The foreboding, Joy Division-influenced It’s Getting Dark, one of the final two songs written when a second lockdown was imposed in December, is about the reality of a lengthy marriage, sticking with someone through the toughest of times.

Bonkers lead single Bang on the Gong features Sam’s mum in fabulous, swear word-strewn form and is about bad behaviour – Sam’s own and that of celebrities he and Jacknife have encountered.

“My mum is a superstar,” says Sam. “It would shock people how we speak to each other, but that’s just our shared, dark sense of humour.

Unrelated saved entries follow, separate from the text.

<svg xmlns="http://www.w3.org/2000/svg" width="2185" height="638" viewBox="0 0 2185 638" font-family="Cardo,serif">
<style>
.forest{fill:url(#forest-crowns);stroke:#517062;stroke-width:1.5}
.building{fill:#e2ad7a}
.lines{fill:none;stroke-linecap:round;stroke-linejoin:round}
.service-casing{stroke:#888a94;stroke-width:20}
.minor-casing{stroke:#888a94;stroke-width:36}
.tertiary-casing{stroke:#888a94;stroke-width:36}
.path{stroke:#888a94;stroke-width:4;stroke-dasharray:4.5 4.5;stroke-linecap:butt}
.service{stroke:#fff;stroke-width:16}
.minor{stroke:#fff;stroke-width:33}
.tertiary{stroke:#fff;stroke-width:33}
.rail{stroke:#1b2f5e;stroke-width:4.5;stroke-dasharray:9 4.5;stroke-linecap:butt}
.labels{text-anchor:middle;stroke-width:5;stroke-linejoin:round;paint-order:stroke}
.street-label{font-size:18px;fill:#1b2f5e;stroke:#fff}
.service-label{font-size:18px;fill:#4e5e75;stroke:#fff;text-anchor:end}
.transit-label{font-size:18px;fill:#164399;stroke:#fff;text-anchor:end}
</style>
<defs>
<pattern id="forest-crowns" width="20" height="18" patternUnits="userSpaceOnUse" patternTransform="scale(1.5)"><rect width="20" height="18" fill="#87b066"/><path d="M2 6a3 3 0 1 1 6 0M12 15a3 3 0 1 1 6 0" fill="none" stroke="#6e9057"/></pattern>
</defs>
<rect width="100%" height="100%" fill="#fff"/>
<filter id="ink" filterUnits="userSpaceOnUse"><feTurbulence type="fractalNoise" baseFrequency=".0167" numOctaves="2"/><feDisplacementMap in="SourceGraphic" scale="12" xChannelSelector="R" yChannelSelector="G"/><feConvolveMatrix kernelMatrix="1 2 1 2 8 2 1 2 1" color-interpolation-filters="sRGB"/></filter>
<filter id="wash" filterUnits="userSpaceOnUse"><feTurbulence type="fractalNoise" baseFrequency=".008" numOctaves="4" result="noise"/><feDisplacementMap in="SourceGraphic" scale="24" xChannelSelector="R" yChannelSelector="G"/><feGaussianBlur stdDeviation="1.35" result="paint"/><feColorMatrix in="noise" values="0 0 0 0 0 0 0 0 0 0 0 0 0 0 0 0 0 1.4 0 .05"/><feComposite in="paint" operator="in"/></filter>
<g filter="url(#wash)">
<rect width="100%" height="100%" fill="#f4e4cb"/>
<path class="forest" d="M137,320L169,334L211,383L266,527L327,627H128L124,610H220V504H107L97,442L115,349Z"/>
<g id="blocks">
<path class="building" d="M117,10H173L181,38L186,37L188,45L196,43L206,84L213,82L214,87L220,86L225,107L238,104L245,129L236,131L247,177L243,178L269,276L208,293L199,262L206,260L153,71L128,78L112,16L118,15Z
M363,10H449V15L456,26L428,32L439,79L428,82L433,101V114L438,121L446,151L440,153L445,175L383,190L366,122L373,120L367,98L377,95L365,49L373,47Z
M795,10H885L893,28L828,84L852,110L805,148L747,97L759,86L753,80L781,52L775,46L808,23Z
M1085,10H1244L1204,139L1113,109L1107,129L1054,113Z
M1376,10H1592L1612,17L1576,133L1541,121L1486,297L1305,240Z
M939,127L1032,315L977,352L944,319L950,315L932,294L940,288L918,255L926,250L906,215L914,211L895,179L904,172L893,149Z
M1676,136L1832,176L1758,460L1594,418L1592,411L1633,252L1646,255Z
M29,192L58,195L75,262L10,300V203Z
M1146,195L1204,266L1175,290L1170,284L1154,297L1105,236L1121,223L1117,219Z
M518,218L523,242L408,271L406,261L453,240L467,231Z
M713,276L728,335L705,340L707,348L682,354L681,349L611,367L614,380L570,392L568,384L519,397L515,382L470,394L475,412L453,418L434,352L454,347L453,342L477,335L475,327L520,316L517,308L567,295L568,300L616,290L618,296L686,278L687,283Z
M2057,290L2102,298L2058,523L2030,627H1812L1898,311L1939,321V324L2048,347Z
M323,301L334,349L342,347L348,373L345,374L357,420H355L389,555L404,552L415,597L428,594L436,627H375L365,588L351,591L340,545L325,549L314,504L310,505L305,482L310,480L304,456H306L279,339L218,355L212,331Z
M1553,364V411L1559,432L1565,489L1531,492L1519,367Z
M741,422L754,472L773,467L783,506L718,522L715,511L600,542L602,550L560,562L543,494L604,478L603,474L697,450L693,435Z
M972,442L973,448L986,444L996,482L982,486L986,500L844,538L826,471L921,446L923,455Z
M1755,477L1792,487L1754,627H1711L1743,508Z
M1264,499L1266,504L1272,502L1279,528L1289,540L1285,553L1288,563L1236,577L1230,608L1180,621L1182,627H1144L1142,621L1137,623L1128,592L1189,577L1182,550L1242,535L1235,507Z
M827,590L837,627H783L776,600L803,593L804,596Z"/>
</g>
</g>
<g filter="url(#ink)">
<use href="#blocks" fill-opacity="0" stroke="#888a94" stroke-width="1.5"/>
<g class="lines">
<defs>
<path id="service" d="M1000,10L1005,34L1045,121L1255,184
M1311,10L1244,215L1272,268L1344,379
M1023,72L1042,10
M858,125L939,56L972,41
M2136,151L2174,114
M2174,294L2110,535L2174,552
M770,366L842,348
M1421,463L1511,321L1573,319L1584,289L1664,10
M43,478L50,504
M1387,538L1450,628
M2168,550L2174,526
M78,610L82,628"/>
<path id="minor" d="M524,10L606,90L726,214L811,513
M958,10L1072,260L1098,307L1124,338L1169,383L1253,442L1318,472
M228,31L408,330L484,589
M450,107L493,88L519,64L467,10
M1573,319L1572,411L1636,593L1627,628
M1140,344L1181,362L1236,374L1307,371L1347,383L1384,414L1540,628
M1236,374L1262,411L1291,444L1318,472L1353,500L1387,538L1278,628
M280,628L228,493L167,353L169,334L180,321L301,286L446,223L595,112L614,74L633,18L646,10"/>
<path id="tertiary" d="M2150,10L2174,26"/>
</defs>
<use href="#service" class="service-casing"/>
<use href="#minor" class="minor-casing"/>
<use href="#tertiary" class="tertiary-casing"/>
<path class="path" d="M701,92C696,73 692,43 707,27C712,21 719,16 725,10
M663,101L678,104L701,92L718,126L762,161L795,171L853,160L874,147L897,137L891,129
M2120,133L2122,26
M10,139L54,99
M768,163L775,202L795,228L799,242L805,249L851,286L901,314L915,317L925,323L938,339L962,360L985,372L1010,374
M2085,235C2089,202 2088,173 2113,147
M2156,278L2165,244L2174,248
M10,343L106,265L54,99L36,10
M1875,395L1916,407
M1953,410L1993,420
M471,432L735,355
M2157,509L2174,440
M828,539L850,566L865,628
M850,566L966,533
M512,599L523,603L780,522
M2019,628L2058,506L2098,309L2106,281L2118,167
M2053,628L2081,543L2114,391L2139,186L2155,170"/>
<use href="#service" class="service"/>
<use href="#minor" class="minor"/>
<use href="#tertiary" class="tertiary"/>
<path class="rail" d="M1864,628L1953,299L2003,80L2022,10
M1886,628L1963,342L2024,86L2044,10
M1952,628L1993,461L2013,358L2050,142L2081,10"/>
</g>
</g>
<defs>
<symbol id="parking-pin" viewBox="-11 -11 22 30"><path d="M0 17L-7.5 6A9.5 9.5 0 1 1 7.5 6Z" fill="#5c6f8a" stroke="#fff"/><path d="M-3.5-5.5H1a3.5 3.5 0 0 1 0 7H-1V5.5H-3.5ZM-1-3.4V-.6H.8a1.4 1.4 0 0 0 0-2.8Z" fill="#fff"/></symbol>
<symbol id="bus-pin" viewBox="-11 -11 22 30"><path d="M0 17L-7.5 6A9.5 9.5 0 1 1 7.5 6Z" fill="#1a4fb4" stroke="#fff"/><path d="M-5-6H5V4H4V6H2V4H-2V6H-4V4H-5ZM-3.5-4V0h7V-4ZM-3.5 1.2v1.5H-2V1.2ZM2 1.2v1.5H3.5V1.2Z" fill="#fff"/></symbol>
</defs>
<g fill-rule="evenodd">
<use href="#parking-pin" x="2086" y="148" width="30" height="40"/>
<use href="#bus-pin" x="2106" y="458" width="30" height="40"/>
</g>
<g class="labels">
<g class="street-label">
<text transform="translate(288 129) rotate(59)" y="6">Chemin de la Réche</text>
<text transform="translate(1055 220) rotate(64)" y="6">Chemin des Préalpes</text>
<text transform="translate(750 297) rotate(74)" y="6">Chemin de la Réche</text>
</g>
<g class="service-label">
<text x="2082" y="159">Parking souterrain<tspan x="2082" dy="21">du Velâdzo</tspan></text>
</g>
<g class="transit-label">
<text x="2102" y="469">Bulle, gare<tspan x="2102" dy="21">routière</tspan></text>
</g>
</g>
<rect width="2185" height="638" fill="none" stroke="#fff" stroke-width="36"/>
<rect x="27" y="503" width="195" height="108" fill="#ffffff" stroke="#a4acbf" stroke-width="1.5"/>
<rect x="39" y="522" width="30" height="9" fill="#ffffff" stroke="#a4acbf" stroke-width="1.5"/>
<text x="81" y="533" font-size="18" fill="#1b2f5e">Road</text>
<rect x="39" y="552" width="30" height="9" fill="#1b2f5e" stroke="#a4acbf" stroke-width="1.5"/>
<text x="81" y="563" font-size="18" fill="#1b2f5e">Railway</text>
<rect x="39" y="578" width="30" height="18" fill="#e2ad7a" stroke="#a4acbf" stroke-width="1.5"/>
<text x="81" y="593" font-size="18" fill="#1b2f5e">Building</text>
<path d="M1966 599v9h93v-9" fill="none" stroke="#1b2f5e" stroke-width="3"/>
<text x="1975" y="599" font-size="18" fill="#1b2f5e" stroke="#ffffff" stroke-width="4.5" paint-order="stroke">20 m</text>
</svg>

“I phoned her up and asked her to say what she did to me when I was a kid being an arse. We were laughing so hard because she had her dog’s bollock under her foot at the time. I’m not sure whether she was swearing at me or the dog. It’s a genuine moment that sounds like something from The Young Ones. I absolutely love it.” 

The final song written was Transparency’s opener Keep Your Head Up. 

“It’s about male friendship, not a subject you hear often in songs,” says Sam. “Jacknife and I leaned on each other in lockdown. In normal circumstances, I hope someone would have taken me out and after too many drinks, asked me what was wrong. Men don’t discuss their feelings enough. I’m proud that I wrote about two men just talking. That’s how this all started and why the album is called Transparency.”

Ironically for an album made quietly in lockdown, Transparency is begging to be played loud and live. Will Sam’s mum make it on to the stage?

“Ha, maybe,” he says. “She’ll make out she’s not bothered, but given half a chance she’ll be up there like a shot, swearing at me.”